Prime Minister Narendra Modi often sums up his economic priorities as “jobs, jobs, jobs”. It is not hard to see why. India’s swelling, youthful workforce is often viewed as a national strength, but it means work must be found for more than 10m poorly trained youngsters a year for the next two decades.
Hence, Mr Modi is straining to attract global manufacturers, a theme he will push during his first visit to Britain next month. At home, he cajoles industrialists to invest in new factories, with a particular focus on labour-intensive sectors such as consumer electronics. Yet there is good evidence to suggest that this jobs push will prove to be tough going, not least given a recent spike in spending on robots.
Take Varroc Engineering, a midsize auto supplier. Its factories churn out plastics and lights for carmakers such as Ford and Jaguar Land Rover. Owner Tarang Jain says his business is growing rapidly. But rather than rapidly expanding his 3,000 or so permanent staff, he plans a big increase in robots instead. “My only worry is we haven’t automated quickly enough,” he says.
Mr Jain is not alone. Ford opened a $1bn factory in India this year, while GM last month announced plans to spend $1bn improving an existing plant.

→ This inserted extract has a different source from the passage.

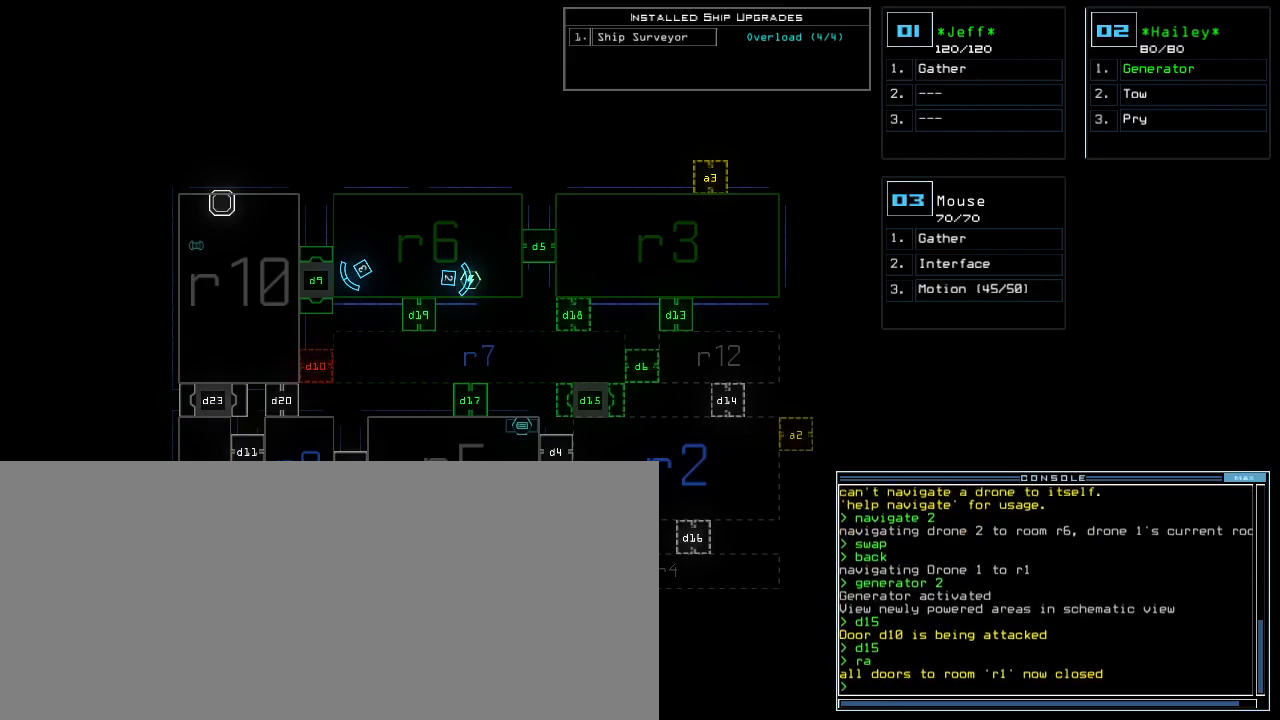
{"keys": [], "events": []}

These facilities are as advanced as any in the world, belying India’s reputation as a manufacturing basket case. But they reach that level by packing factory floors with brightly coloured robotic arms, and keeping staff to a minimum.
Indian manufacturers often complain about their difficulties finding inexpensive, skilled labour. Wage demands have risen over recent years, while the cost of capital goods has fallen. Restrictive labour rules make it painfully hard to fire full-time workers.
Companies rely on temporary staff to guard against the ups and downs of the economic cycle, only to find them unreliable and unproductive. Industrial robots get around these problems — a record 2,100 were bought in India last year, according to the International Federation of Robotics. That is far below the 57,000 sold in China, the world’s leading buyer. But India’s market is still set to increase threefold by 2018, providing brisk new business to robot makers such as Japan’s Fanuc and Switzerland’s ABB.
This need not be a bad thing. Robots can help Indian companies improve quality and productivity, so they can grab more of global supply chains. Automation fears can be overdone — jobs lost to machines may be balanced by those added elsewhere. The idea that India cannot attract labour-intensive businesses took a knock in July, when Taiwanese electronics group Foxconn, which makes Apple’s iPhones, said it would build a dozen factories.
Number of robots bought in India last year
Yet there are still reasons to worry. Foxconn founder Terry Gao is a fan of replacing humans with robots — he said this year that one-third of his workers would be replaced by automation. His company has also been vague on the precise nature of its Indian plans. Even if it ends up hiring up to 1m workers by 2020, Foxconn would provide just a tiny fraction of the jobs India needs.
Underneath there are wider problems. India aims to treble manufacturing employment to 150m by 2022. BCG, a consultancy, suggests 62m is more likely without big economic reforms. India’s manufacturing troubles are longstanding, but figures such as this make it a clear example of a global trend, which Harvard economist Dani Rodrik dubs “premature deindustrialisation”, in which emerging economies now struggle to build healthy manufacturing sectors.
At present, robots are a small part of this problem, albeit a growing one. Today, robot makers in India supply mostly to the automotive sector. But without substantial changes to the country’s stodgy labour markets and creaking education system, employers in areas such as warehousing and food processing will begin to reach for the machines as well. The risk is that foreign companies seeking inexpensive labour and weighing where to put their next factory will decide India is simply not worth the trouble.